I realized that this was a great question and one I had assumed everyone knew the answer to, but why would they?

The short answer I gave was that 'The Cloud' is a metaphor for remote storage that you can access from anywhere that you have an internet connection.  Once you SEND a file to the cloud you can SHARE it with others either privately or publicly.

SEND and SHARE what is the difference? 

Most of us have sent a file to someone via email.  Typically word files,  small PDF's, and small pictures work well with emailing.  When we send a file over email upload or attach a copy of the file to the email and then we send it.  While this works for smaller files large files are often now allowed by the mailservers.  I started using youtube to send colleagues links to videos instead of emailing the video directly because often the mail system would not allow me to send the large video file.
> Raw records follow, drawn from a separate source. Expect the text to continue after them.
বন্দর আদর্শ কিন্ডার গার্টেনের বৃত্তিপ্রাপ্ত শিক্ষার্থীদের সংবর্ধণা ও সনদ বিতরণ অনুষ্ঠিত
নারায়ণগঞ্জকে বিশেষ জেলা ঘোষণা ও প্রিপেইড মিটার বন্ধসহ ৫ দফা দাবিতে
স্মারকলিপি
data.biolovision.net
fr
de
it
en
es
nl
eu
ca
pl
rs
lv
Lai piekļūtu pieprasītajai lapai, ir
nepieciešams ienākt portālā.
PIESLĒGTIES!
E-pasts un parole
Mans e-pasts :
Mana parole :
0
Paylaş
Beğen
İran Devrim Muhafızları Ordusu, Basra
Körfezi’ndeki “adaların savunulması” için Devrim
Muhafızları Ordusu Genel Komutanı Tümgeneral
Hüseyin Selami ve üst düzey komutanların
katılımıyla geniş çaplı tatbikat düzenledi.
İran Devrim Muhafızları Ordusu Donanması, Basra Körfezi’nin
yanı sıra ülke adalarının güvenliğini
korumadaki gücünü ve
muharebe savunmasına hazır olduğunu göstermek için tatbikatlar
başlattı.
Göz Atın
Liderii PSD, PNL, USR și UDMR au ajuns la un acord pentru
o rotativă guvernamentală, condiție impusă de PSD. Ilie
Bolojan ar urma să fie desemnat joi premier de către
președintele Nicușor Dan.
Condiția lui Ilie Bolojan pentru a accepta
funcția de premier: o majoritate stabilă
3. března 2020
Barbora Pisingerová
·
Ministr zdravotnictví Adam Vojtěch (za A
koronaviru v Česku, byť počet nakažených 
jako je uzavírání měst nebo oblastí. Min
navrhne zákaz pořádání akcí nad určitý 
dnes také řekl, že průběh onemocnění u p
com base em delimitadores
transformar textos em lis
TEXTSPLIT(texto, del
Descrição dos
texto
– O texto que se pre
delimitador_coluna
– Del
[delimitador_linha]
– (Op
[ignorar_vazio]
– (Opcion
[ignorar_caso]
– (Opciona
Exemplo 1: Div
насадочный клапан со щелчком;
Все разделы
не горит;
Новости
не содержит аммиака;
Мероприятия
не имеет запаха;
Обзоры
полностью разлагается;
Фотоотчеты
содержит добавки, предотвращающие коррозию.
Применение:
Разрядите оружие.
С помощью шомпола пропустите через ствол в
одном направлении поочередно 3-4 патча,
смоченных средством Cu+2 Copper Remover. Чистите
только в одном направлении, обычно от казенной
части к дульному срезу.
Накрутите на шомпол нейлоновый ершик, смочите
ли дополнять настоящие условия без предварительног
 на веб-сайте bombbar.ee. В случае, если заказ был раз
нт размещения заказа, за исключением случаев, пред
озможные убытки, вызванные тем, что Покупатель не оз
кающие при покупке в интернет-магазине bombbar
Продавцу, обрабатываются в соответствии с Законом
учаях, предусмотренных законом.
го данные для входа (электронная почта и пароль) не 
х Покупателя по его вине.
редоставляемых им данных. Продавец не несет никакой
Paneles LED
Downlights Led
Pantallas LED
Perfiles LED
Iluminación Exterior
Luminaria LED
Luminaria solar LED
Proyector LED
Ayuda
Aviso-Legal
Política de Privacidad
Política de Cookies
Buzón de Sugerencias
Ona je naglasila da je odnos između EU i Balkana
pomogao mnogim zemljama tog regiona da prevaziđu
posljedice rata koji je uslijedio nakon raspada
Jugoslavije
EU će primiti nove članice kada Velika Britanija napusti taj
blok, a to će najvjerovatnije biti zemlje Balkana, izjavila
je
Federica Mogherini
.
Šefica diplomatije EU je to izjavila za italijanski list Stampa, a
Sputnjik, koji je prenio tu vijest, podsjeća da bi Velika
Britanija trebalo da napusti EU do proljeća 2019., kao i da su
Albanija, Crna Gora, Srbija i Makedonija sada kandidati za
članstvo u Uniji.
In this case YouTube works as a type of very public cloud storage for videos.  As a user I upload my content to an account I own in the cloud and then I share the content with someone else by sending them an address that lets them view, download, or collaborate on the file.  Files stored on Copy.com, Dropbox.com, Box.com, or in Evernote or Google Drive all get their own URL, or internet address.  This means if you want to email a video to 24 pairs of parents for your class you can just send them all the link.  You can also post the URL as a link on your class web page or blog.
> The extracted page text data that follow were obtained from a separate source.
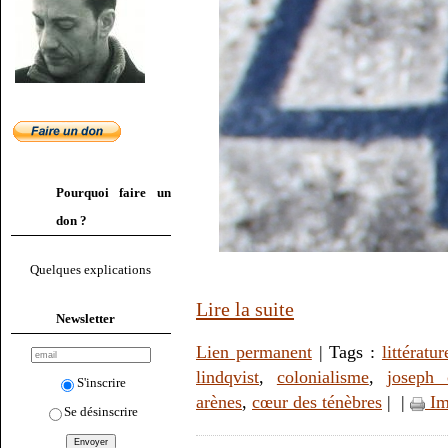
Pourquoi faire un
don ?
Quelques explications
Lire la suite
Newsletter
Lien permanent
| Tags :
littératur
lindqvist
,
colonialisme
,
joseph 
S'inscrire
arènes
,
cœur des ténèbres
|
|
Im
Se désinscrire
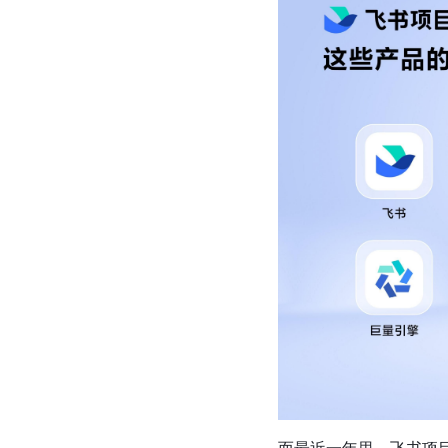
而最近一年里，飞书项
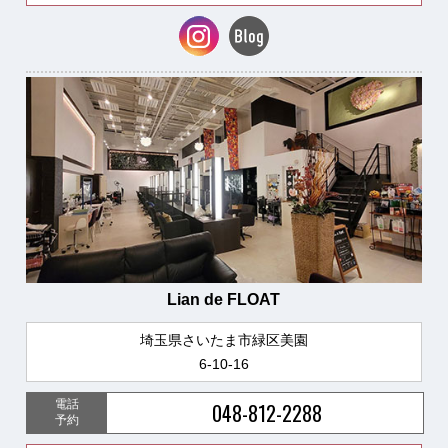
Lian de FLOAT
埼玉県さいたま市緑区美園
6-10-16
電話
048-812-2288
予約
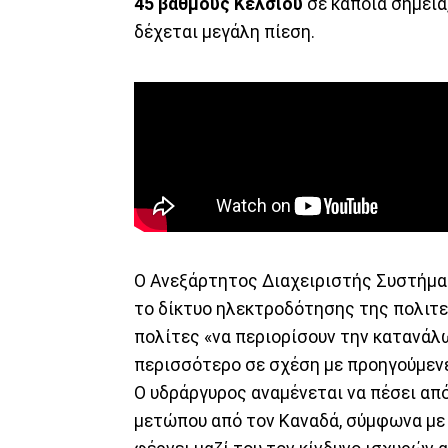
45 βαθμούς Κελσίου
σε κάποια σημεία
δέχεται μεγάλη πίεση.
Ο Ανεξάρτητος Διαχειριστής Συστήματο
το δίκτυο ηλεκτροδότησης της πολιτε
πολίτες «να περιορίσουν την κατανάλω
περισσότερο σε σχέση με προηγούμεν
Ο υδράργυρος αναμένεται να πέσει απ
μετώπου από τον Καναδά, σύμφωνα με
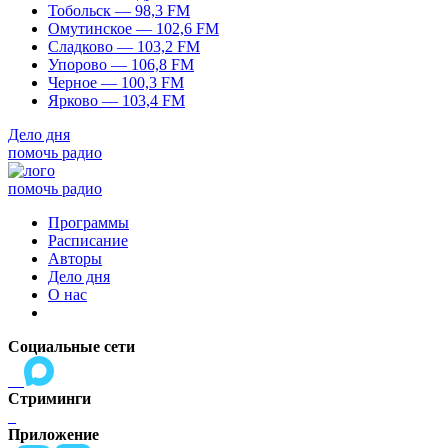
Тобольск — 98,3 FM
Омутинское — 102,6 FM
Сладково — 103,2 FM
Упорово — 106,8 FM
Черное — 100,3 FM
Ярково — 103,4 FM
Дело дня
помочь радио
помочь радио
Программы
Расписание
Авторы
Дело дня
О нас
Социальные сети
Стриминги
Приложение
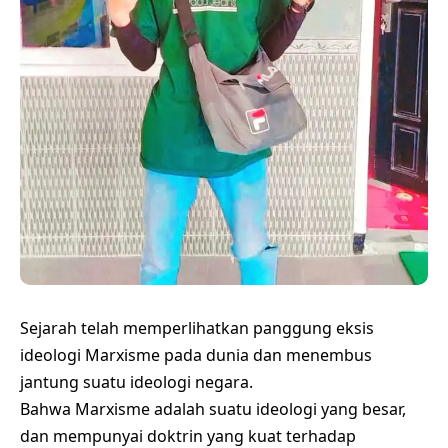
Sejarah telah memperlihatkan panggung eksis
ideologi Marxisme pada dunia dan menembus
jantung suatu ideologi negara.
Bahwa Marxisme adalah suatu ideologi yang besar,
dan mempunyai doktrin yang kuat terhadap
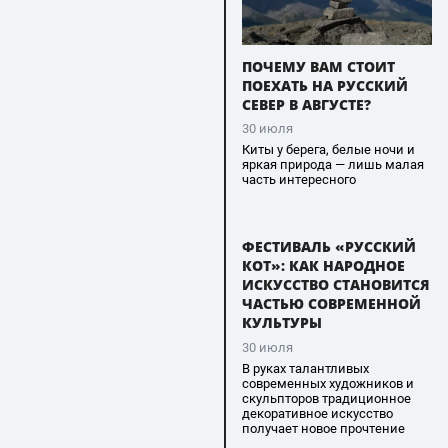
ПОЧЕМУ ВАМ СТОИТ
ПОЕХАТЬ НА РУССКИЙ
СЕВЕР В АВГУСТЕ?
30 июля
Киты у берега, белые ночи и
яркая природа — лишь малая
часть интересного
ФЕСТИВАЛЬ «РУССКИЙ
КОТ»: КАК НАРОДНОЕ
ИСКУССТВО СТАНОВИТСЯ
ЧАСТЬЮ СОВРЕМЕННОЙ
КУЛЬТУРЫ
30 июля
В руках талантливых
современных художников и
скульпторов традиционное
декоративное искусство
получает новое прочтение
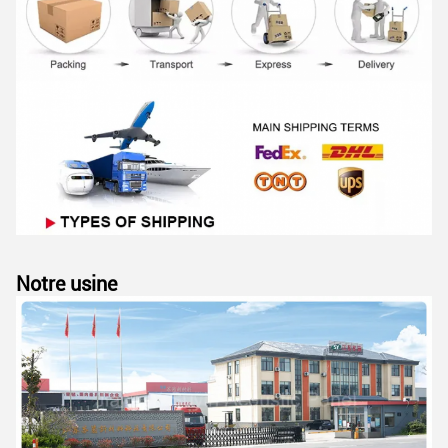
Notre usine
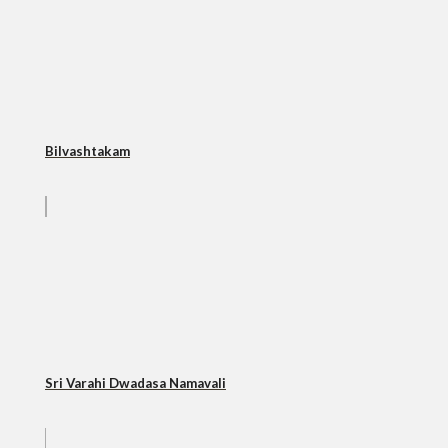
Bilvashtakam
Sri Varahi Dwadasa Namavali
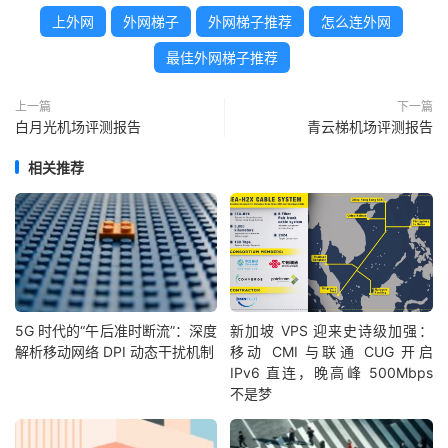
上外网
外网梯子
外网梯子推荐
怎么连外网
最佳外网梯子推荐
上一篇
下一篇
白月光机场评测报告
青云梯机场评测报告
相关推荐
5G 时代的“午后准时断流”：深度
新加坡 VPS 迎来史诗级加强：
解析移动网络 DPI 动态干扰机制
移动 CMI 与联通 CUG 开启
IPv6 直连，晚高峰 500Mbps
不是梦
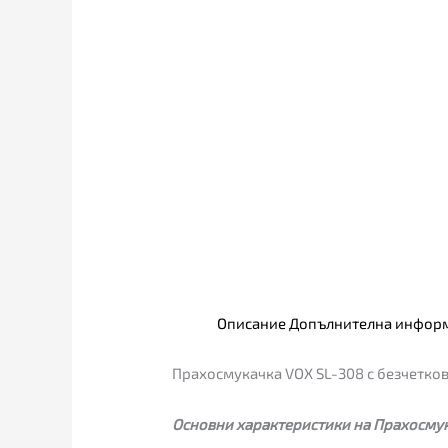
Описание
Допълнителна инфор
Прахосмукачка VOX SL-308 с безчетков
Основни характеристики на Прахосмук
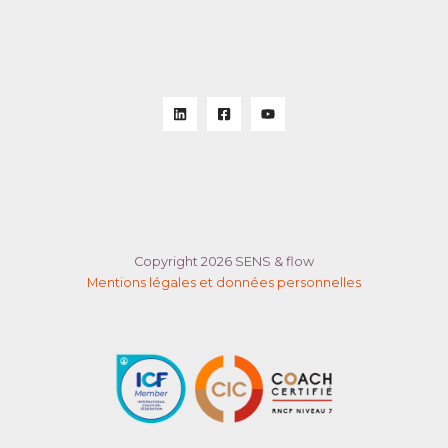
Copyright 2026 SENS & flow
Mentions légales et données personnelles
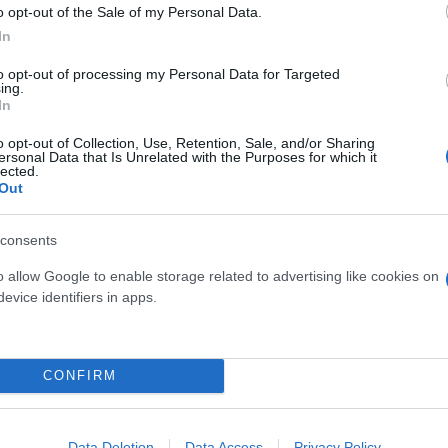
ετικά άρματα μάχης και στρατεύματα. Τουλάχιστον 
o opt-out of the Sale of my Personal Data.
In
 σε μάχες.
to opt-out of processing my Personal Data for Targeted
ing.
βιετικές δυνάμεις εισέβαλαν στη Λαϊκή Δημοκρατία 
In
άκοι έχασαν τη ζωή τους ως αποτέλεσμα της εισβολ
o opt-out of Collection, Use, Retention, Sale, and/or Sharing
ersonal Data that Is Unrelated with the Purposes for which it
lected.
Out
consents
o allow Google to enable storage related to advertising like cookies on
evice identifiers in apps.
CONFIRM
Data Deletion
Data Access
Privacy Policy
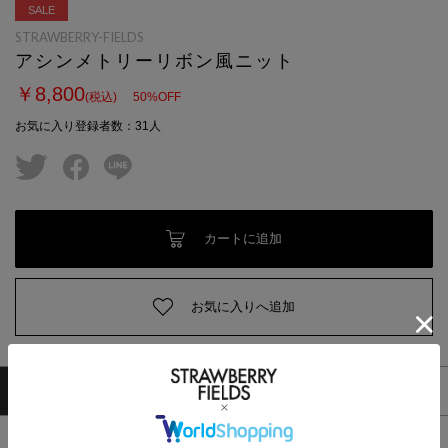
SALE
STRAWBERRY-FIELDS
アシンメトリーリボン風ニット
￥8,800
(税込)
50
%OFF
お気に入り登録者数
：
31
人
twitter
facebook
line
カートに追加
お気に入りへ追加
商品情報
サイズ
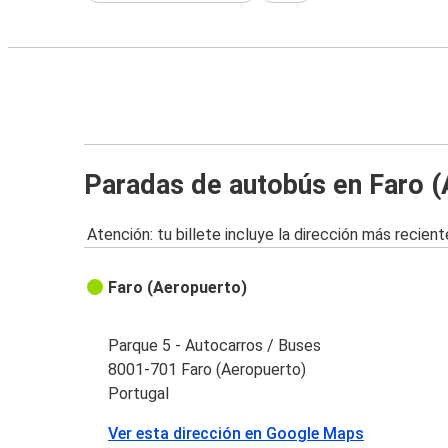
Paradas de autobús en Faro (
Atención: tu billete incluye la dirección más recient
Faro (Aeropuerto)
Parque 5 - Autocarros / Buses
8001-701 Faro (Aeropuerto)
Portugal
Ver esta dirección en Google Maps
What is free, what isn't and why it matters

Each of the sites above gives away some frethe files e space and hopes your needs are such you will buy more space.  Copy, Box, Dropbox, and Drive are files storage stites that spacialize in file storage and sharing.  They each allow you to create password guarded access to you files and they are require the person signing in to have an account with the site.  Each site also allows you to share a link openly requiring no password, and thus allowing anyone with or without a site membership to view and in many cases download.
Shared with Me in DRIVE

Free account usage
Dropbox -2GB
Copy -15GB
Drive -15GB
Box.com-10GB
Just doing photos? Flickr gives you 1TB of free storage

Sharing versus Collaborating 

The greatest reason for getting your work in the cloud is collaboration.  I love Google drive for the awesome power it has to create shared documents.  When I click on the "Shared with me" tab in drive I can see all the documents others have started and shared with me.  At the top of the list is Jeff Bradbury, it seems like doing the Tech Educator podcast has really taught me a great deal about using Google drive as a collaborative platform.

This summer I had the students at Dawson College Bound working in shared docs and it was amazing.  Evernote also allows for co-editing of documents as part of their $45 per year premium service.

So in short :

The cloud is remote online storage.
You should care because it allows you to share big files, like videos to large numbers of people quieckly without actually sending the file to people.

As a bonus, some cloud storage systems like Google drive have built in tools for collaboration, and collaboration is a powerful life skill.